Se han perdido en la crítica categoremas de identificación. Carta de identidad del cuento es lo inesperado, la sorpresa que late en la maleza del fragor social, entre espinos que ahogan la semilla como en la parábola del sembrador. Es la herida, la “Oscura sinfonía”, el trágico regalo de niña que camina sobre una cuerda floja entre la niebla y la luz. Es la herida del cuento, el cuentista que suele estar adentro de las cosas, y más que las cosas, los orígenes de las cosas. El verde del jardín que con su muerte, autoriza el abuelo.
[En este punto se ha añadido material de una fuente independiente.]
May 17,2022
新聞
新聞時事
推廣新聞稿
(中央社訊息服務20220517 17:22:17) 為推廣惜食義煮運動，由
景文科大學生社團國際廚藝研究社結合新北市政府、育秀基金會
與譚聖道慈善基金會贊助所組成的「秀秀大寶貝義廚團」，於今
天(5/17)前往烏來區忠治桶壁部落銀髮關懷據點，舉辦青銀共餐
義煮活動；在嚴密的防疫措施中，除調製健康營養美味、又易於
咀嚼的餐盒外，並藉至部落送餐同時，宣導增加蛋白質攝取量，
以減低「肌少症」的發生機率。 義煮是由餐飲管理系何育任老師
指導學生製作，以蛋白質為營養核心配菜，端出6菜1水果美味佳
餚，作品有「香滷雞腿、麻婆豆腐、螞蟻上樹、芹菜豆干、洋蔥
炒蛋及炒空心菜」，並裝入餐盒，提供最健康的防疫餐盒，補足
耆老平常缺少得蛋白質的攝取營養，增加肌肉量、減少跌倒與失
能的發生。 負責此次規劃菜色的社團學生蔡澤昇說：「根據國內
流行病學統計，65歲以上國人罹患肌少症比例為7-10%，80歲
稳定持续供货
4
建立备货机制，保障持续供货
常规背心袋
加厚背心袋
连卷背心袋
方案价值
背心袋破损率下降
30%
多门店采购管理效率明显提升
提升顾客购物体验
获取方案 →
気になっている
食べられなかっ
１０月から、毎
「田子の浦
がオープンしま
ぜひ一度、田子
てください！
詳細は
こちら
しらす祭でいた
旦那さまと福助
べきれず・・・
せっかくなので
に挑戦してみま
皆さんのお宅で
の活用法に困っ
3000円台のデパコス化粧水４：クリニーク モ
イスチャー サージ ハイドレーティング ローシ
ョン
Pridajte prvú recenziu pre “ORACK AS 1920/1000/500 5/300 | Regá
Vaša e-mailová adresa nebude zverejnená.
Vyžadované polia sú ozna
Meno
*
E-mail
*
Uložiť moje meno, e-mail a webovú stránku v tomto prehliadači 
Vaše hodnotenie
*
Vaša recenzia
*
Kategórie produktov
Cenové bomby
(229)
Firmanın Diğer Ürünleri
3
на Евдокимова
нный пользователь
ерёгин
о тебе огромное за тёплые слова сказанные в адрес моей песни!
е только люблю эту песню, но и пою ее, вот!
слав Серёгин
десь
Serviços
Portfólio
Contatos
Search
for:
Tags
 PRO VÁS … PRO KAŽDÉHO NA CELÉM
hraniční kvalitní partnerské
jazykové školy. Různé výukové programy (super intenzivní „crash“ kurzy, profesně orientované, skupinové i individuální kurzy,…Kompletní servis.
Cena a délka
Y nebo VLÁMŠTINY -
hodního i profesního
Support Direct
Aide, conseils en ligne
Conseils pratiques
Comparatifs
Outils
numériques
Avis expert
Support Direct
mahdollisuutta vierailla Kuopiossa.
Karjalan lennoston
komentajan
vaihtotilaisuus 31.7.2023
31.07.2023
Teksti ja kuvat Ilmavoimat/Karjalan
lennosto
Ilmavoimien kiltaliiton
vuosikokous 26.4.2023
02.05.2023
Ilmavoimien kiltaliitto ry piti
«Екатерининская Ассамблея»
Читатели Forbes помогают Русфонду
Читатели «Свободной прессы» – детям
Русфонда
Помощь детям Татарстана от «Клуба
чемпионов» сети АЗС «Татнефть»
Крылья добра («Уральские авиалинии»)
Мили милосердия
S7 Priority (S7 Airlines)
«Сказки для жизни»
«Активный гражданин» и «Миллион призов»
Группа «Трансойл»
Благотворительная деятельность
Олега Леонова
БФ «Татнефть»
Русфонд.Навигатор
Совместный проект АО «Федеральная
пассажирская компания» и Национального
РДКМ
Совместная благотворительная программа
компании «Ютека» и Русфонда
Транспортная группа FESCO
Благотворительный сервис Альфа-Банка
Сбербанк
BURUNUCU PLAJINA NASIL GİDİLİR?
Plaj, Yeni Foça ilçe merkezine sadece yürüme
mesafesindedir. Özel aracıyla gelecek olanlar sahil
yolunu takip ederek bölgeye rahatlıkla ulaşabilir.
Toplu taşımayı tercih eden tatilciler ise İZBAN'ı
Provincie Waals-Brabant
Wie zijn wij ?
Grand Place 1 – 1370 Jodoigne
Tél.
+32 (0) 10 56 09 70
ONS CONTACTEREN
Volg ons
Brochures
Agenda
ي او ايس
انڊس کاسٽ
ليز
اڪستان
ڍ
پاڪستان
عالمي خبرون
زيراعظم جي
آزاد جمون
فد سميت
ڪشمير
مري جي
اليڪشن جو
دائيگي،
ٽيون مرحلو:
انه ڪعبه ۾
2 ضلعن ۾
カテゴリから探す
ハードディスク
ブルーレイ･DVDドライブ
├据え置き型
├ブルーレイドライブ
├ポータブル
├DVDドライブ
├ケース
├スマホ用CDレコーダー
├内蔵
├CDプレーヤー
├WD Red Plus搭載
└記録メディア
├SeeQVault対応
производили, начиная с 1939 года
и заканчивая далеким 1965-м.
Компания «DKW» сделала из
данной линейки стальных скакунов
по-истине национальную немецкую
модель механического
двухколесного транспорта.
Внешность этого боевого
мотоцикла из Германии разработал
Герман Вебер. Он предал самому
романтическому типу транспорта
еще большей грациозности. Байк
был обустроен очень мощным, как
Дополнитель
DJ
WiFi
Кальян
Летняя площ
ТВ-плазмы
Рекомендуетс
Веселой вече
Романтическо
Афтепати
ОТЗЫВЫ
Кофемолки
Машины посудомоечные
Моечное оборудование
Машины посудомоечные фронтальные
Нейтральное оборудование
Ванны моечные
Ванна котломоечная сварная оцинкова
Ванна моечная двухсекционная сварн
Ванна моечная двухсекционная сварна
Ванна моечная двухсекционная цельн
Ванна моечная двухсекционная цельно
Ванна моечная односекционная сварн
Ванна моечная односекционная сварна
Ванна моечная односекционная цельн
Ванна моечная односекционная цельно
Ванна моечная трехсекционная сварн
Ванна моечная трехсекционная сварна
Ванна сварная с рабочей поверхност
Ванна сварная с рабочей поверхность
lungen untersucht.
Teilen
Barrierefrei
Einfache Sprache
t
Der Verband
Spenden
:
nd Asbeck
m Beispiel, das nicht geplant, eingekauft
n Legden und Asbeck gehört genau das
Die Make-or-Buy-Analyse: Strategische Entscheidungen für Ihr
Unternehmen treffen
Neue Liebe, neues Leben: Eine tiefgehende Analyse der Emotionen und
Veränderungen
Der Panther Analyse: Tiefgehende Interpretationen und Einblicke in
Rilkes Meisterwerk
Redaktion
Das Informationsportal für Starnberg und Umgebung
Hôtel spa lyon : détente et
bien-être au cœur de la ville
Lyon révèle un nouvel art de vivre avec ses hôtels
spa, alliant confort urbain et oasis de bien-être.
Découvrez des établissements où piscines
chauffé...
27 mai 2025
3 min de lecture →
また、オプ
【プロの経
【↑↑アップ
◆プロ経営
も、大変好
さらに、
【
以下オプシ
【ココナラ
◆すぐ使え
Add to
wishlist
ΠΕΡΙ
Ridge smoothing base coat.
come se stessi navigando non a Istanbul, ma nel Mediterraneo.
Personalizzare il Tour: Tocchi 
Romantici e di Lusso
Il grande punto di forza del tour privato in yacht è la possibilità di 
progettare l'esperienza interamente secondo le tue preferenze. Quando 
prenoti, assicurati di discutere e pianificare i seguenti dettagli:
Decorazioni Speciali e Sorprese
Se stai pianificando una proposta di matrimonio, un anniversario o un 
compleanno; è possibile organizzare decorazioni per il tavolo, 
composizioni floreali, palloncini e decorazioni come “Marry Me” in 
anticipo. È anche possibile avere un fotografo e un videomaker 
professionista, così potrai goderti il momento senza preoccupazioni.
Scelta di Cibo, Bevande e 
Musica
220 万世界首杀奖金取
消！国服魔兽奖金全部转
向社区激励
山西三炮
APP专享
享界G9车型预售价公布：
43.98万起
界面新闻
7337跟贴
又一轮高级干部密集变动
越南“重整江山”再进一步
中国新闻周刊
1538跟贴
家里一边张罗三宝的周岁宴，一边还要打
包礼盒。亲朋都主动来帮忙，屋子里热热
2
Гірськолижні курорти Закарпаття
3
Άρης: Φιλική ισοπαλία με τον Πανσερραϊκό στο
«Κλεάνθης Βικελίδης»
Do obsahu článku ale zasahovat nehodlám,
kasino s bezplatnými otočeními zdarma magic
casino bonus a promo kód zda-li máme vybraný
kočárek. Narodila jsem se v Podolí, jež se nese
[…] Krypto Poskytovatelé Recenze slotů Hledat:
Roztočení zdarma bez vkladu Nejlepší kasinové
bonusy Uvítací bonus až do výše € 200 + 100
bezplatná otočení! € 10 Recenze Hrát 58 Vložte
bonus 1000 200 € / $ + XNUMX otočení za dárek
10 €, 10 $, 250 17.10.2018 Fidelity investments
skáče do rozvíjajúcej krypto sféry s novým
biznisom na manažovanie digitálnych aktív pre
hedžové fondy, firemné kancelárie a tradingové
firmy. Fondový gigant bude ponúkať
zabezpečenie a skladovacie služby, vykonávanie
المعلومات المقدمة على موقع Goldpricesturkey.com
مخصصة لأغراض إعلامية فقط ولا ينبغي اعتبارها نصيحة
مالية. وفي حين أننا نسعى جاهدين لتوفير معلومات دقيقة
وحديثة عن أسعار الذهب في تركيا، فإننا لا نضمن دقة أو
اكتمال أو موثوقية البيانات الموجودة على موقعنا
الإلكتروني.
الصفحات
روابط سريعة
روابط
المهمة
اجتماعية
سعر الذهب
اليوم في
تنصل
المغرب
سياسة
La perspectiva se relaciona con tener algo qué decir y sobre todo, un para qué, que se asoma aun sin decirlo, sino apenas tocando lo sucedido. Dar a lo narrado cierta dirección y no dejarlo caer a los lados. Fiera cual la leyenda de que niños haitianos invitan a sus casas a los dominicanos, pero estando allí, “sus papás los atrapan, los matan y toda la familia come sancocho de niño”.

Es América que vive “en perpetuo trance de descubrimiento, en permanente contradicción con nosotros mismos”, (Lizarazo) la América latina que Baruc interpreta en su agitada Música de salamandras.

Daniel Baruc Espinal Rivera, Música de salamandras (Premio “Letras de Ultramar” de Cuento 2016), Editora Nacional, República Dominicana, 2017.